Cost/Revenues - Breakeven point

Hi all,

I have a quick question. Just on the chapter about Short-term Decision Making and studying the Breakeven point.
Just something that confuses me:

How does Sales Revenue = Variable Costs + Fixed Costs?

I know this will get amended to Sales Revenue - Variable Costs = Fixed Costs however I just can't see the how Variable/Fixed costs = Sales revenue?

Sales revenue isn't worked out by adding these costs together is it?

(possibly stupid question)

Thanks

• Font Of All Knowledge Registered, Moderator Posts: 2,034
How does Sales Revenue = Variable Costs + Fixed Costs?

It doesn't

Well it it only rarely applies.
If you make a loss or a profit it certainly doesn't apply.

Sales revenue is dependent on how many units you sell and how much the customers pay for each of them

Variable cost is dependent on the number of units sold and the variable cost of each

Fixed cost is independent

So as both sales revenue and variable cost use the number of units sold we can calculate something called contribution per unit

This is price less variable cost per unit.

When you know the contribution per unit you can use it with the fixed cost to find the point where

Sales Revenue = Variable Costs + Fixed Costs (the break even point)

By dividing the total fixed costs by the contribution per unit you find the number of units that you need to sell to break even.

Put these numbers together and see for yourself

Price per product £40
Variable cost per product £12.50

Fixed costs £5,500

How many must I sell to break even, and have an equation where Sales Revenue = Variable Costs + Fixed Costs?
Sandy
[email protected]
www.sandyhood.com
• So if it doesn't (or rarely happens) why is this made to look like this? Sorry i'm just confused as to why it states it if the variable/fixed costs don't equal the Sales revenue.
Is it all just to find the correct forumla to get the Breakeven?
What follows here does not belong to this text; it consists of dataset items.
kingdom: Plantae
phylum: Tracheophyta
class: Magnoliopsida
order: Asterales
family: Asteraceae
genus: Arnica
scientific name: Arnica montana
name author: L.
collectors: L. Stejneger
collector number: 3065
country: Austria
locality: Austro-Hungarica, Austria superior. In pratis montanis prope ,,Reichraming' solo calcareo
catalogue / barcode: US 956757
Price sold for - Variable cost

£40.00 - £12.50 = £27.50 which is the Contribution per unit?

Divide Fixed cost by Contribution per unit. £5,500 / £27.50 = £200.00. So this would be the Breakeven.

Can I also ask you this?

The books states that Sales revenue -Variable costs is = Contribution.
So: Contribution = Fixed Costs.

Then states the following equation:

Contribution per unit x break-even point (units) = Fixed Costs

To me this is saying that Contribution (fixed costs) x break-even point = Fixed costs (contribution)
Due to the book saying that Contribution = Fixed costs

Cleary I am wrong, I know, but is there a reason they have stated that in the book? I know that Sales less Variable costs = Contribution how does it equal Fixed costs?
• The contribution pays for the fixed costs and then any extra is profit.
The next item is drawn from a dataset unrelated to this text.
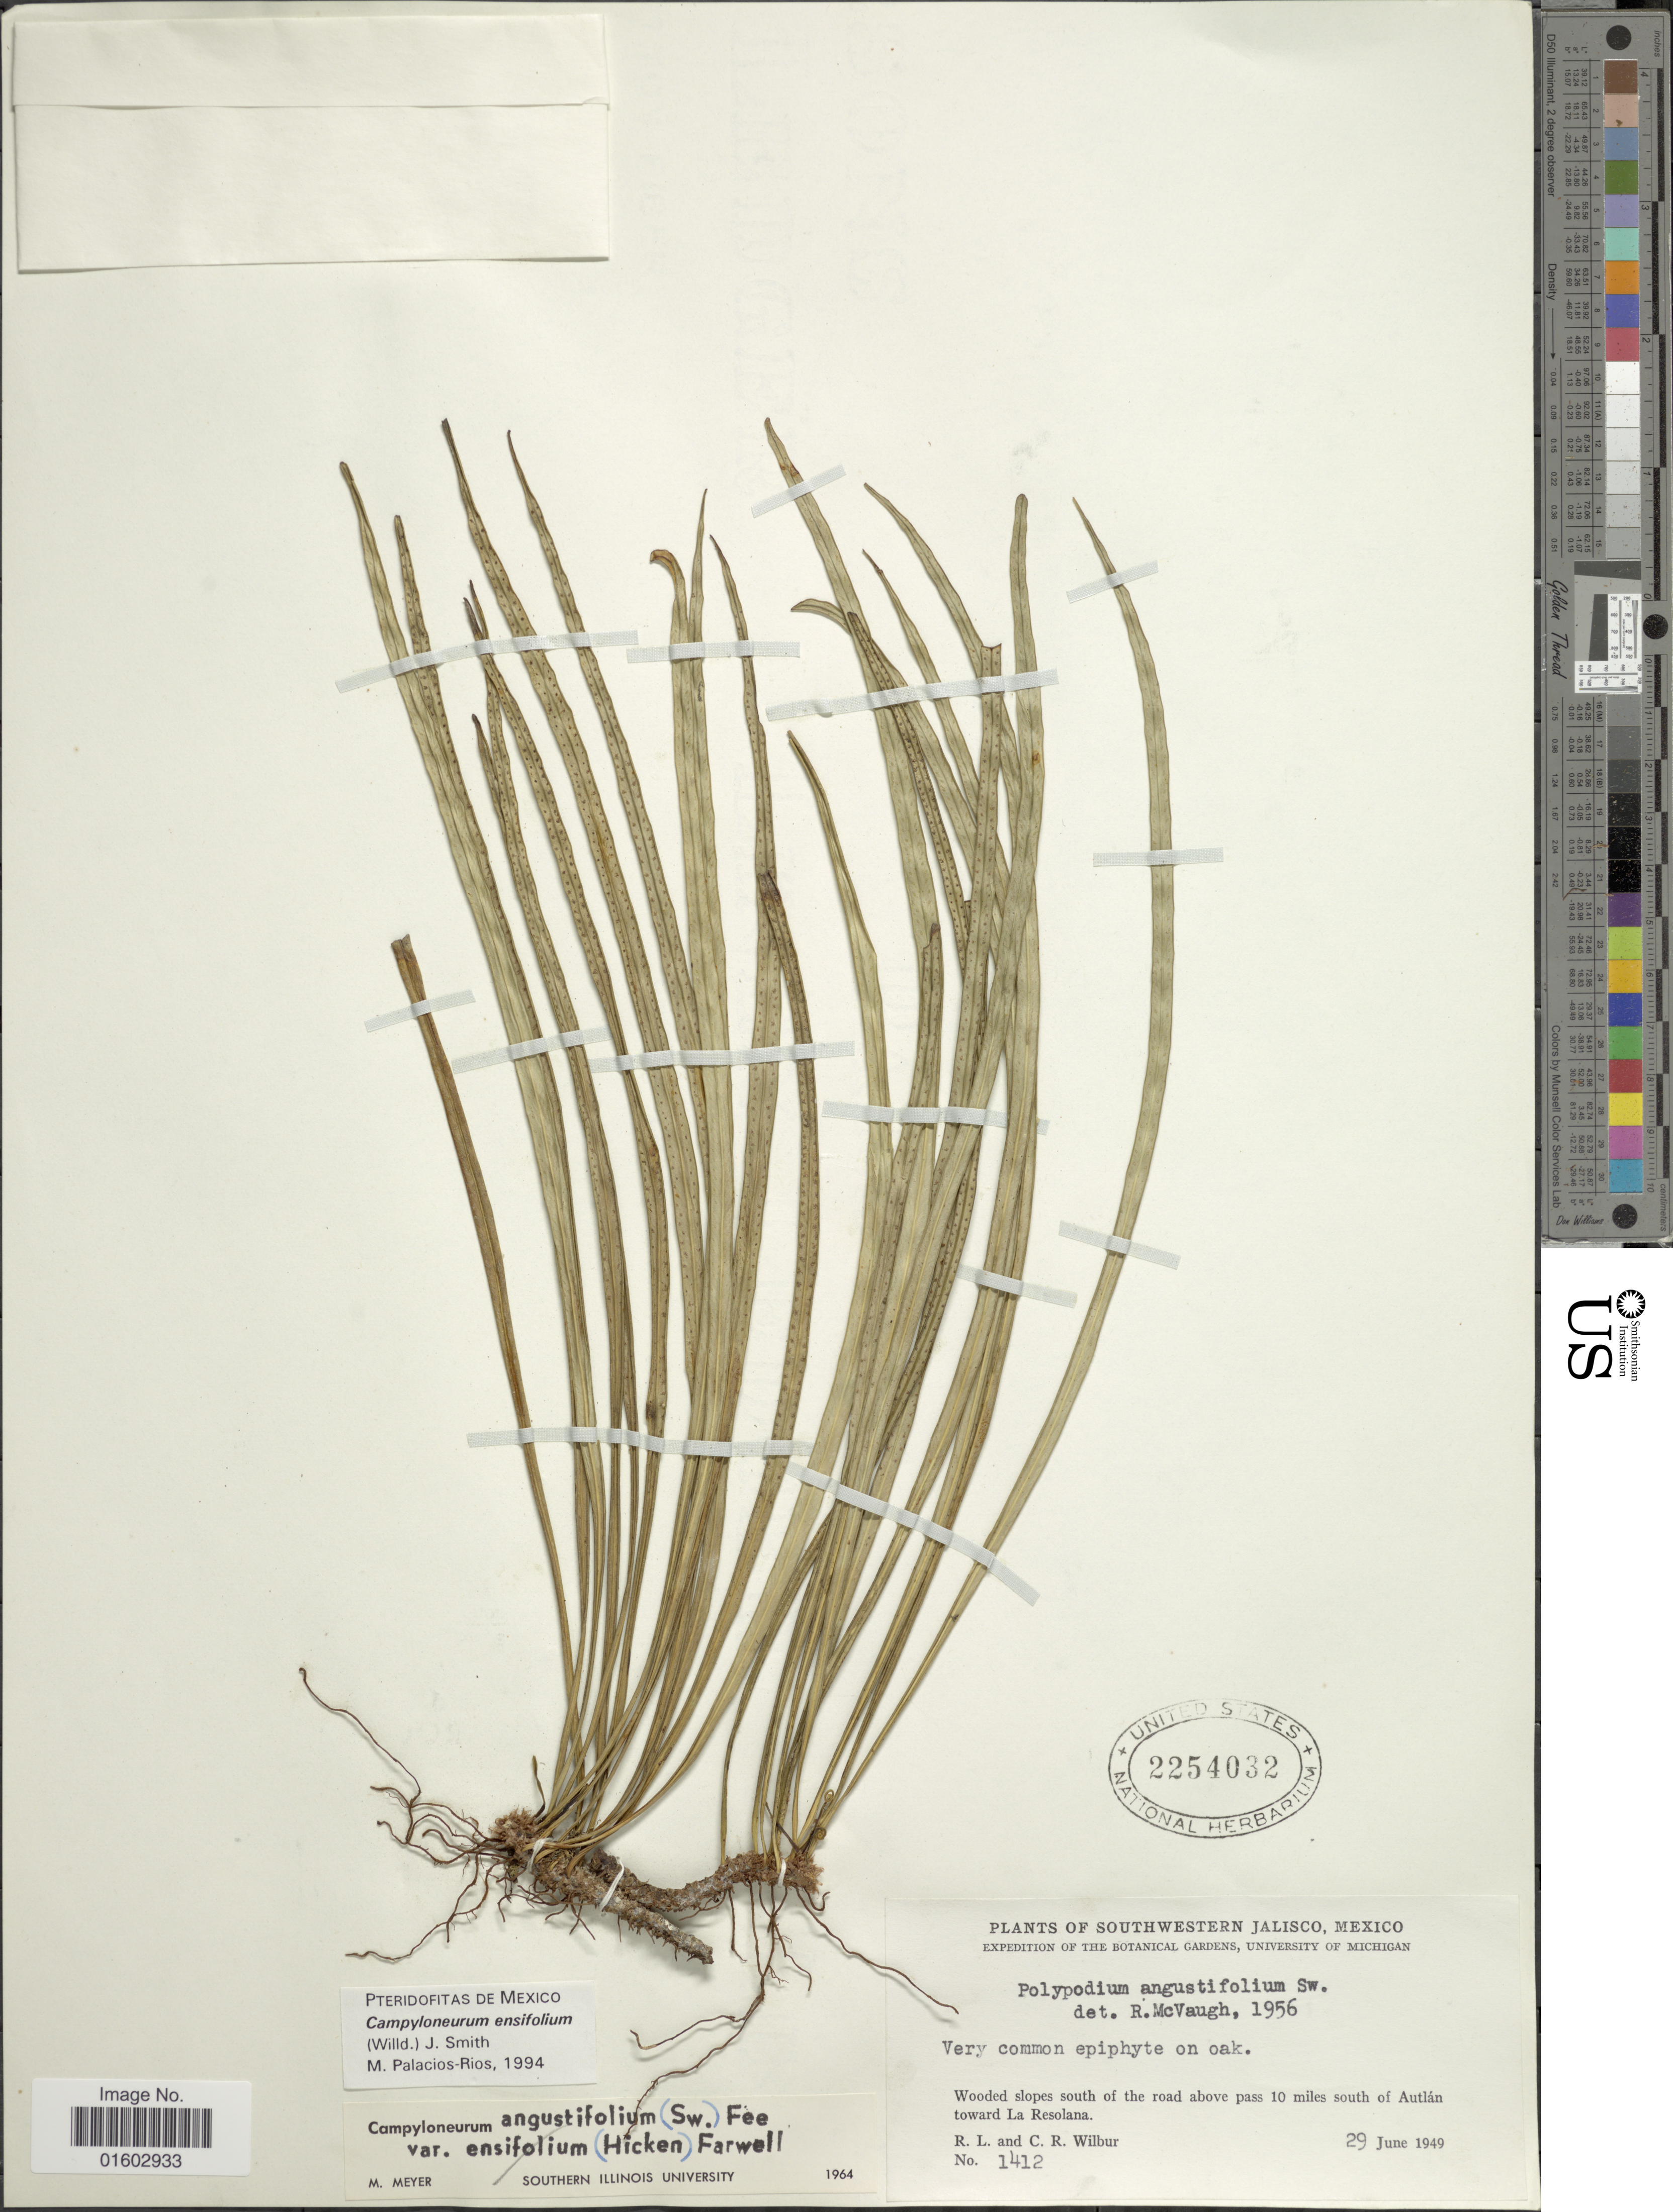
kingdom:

Sales revenue = Variable cost + fixed cost + Profit

Sales revenue - variable cost = contribution

So contribution = Fixed cost + Profit

In your example you have £5500 fixed costs to cover before you make any profit. As the contribution per unit is £27.50 you have to sell 5500/27.50 = 200 units to break even. Any extra units sold will give you £27.50 profit each.

Working it backwards 200 units (break even point) x £27.50 (contribution) = £5500 (fixed costs)

If you sold 300 units your contribution would be 300 x £27.50 = £8250. As there are £5500 fixed costs that leaves you with 8250-5500= £2750 profit. As you know the break even point is 200 units you could also say you have sold 100 extra units so could work out the profit as 100 x £27.50 = £2750.

Hope that helps! • Also, to work out the breakeven in £ you multiply the breakeven point in units by the sales price:

200 units x £40 = £8000
• Yes both answers make sense thanks I think its just me going deeper than I should be really. How much I would have loved to be taught at college with a tutor.

Its funny with accounts as loads of effort goes into it just to find that 1 figure at the end. Looking forward to passing this exam on wednesday!! (i hope)
• Good luck with the exam!

I've just reread your first post and I have realised what they are trying to say with

Sales Revenue = Variable Costs + Fixed Costs

As there is no profit (or loss) at the breakeven point the equation is correct but only for the breakeven point itself. At that point the contribution does equal fixed costs because there is no profit.
• Thanks for help. I have memorised the forumlas now so should be all right and makes sense.
I've been a bit rushed as had to learn over half the book in 2 weeks.
• Font Of All Knowledge Registered, Moderator Posts: 2,034
Tjcgti

I recommend examples where you apply your studies.

The book is written in such a way that makes it correct, but you need real understanding.

Next time you catch a bus, look around and think. If the fixed costs of running this bus for a day were £200 and everyone on it pays £0.50 of which £0.10 is the variable cost of me having a ticket etc how many people do they need on this bus to:
1. break even
2. make £50 profit

Then look at whatever it is your work sells and make the same assumptions.

When you can apply a topic, you understand more than merely rote learning formulae.